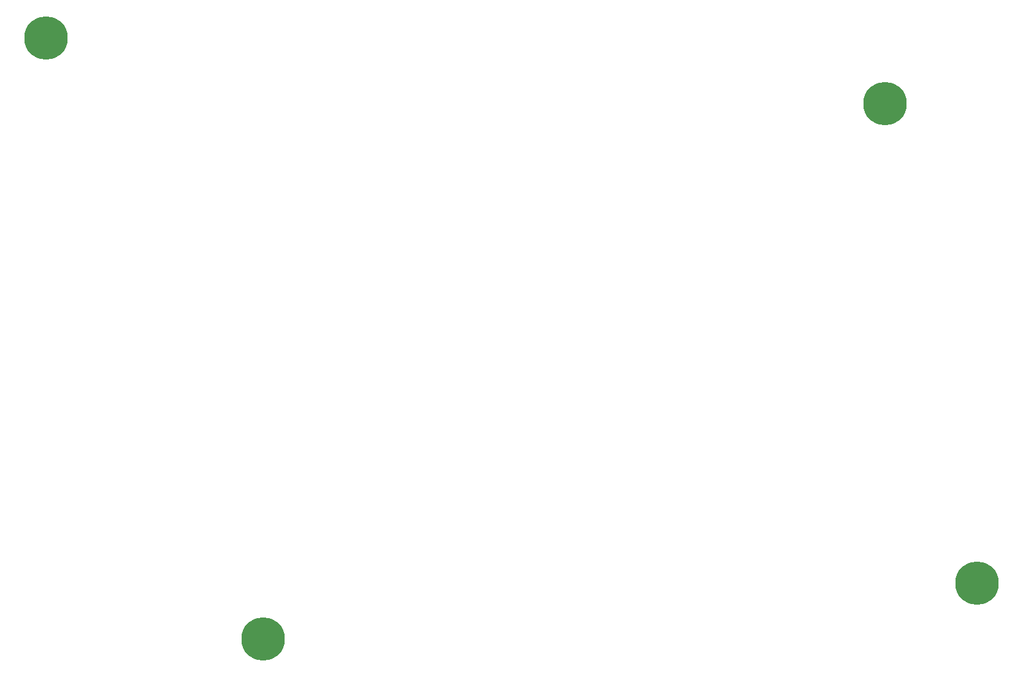
<source format=gbr>
%TF.GenerationSoftware,KiCad,Pcbnew,9.0.2+dfsg-1*%
%TF.CreationDate,2025-11-16T22:48:56+01:00*%
%TF.ProjectId,LuMo_top,4c754d6f-5f74-46f7-902e-6b696361645f,rev?*%
%TF.SameCoordinates,Original*%
%TF.FileFunction,Copper,L1,Top*%
%TF.FilePolarity,Positive*%
%FSLAX46Y46*%
G04 Gerber Fmt 4.6, Leading zero omitted, Abs format (unit mm)*
G04 Created by KiCad (PCBNEW 9.0.2+dfsg-1) date 2025-11-16 22:48:56*
%MOMM*%
%LPD*%
G01*
G04 APERTURE LIST*
%TA.AperFunction,ComponentPad*%
%ADD10C,6.000000*%
%TD*%
G04 APERTURE END LIST*
D10*
%TO.P,,1*%
%TO.N,unconnected-(H3-Pad1)*%
X157299999Y-59100000D03*
%TD*%
%TO.P,H3,1*%
%TO.N,unconnected-(H3-Pad1)*%
X170000000Y-125300000D03*
%TD*%
%TO.P,H1,1*%
%TO.N,GND*%
X41500000Y-50000000D03*
%TD*%
%TO.P,H4,1*%
%TO.N,unconnected-(H4-Pad1)*%
X71500000Y-133000000D03*
%TD*%
M02*

</source>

- **Problem statement**: What is needed is an exact copy of every entry, minus the images.

- **Output**:
<source format=gbr>
%TF.GenerationSoftware,KiCad,Pcbnew,9.0.2+dfsg-1*%
%TF.CreationDate,2025-11-16T22:48:56+01:00*%
%TF.ProjectId,LuMo_top,4c754d6f-5f74-46f7-902e-6b696361645f,rev?*%
%TF.SameCoordinates,Original*%
%TF.FileFunction,Copper,L1,Top*%
%TF.FilePolarity,Positive*%
%FSLAX46Y46*%
G04 Gerber Fmt 4.6, Leading zero omitted, Abs format (unit mm)*
G04 Created by KiCad (PCBNEW 9.0.2+dfsg-1) date 2025-11-16 22:48:56*
%MOMM*%
%LPD*%
G01*
G04 APERTURE LIST*
%TA.AperFunction,ComponentPad*%
%ADD10C,6.000000*%
%TD*%
G04 APERTURE END LIST*
D10*
%TO.P,,1*%
%TO.N,unconnected-(H3-Pad1)*%
X157299999Y-59100000D03*
%TD*%
%TO.P,H3,1*%
%TO.N,unconnected-(H3-Pad1)*%
X170000000Y-125300000D03*
%TD*%
%TO.P,H1,1*%
%TO.N,GND*%
X41500000Y-50000000D03*
%TD*%
%TO.P,H4,1*%
%TO.N,unconnected-(H4-Pad1)*%
X71500000Y-133000000D03*
%TD*%
M02*

</source>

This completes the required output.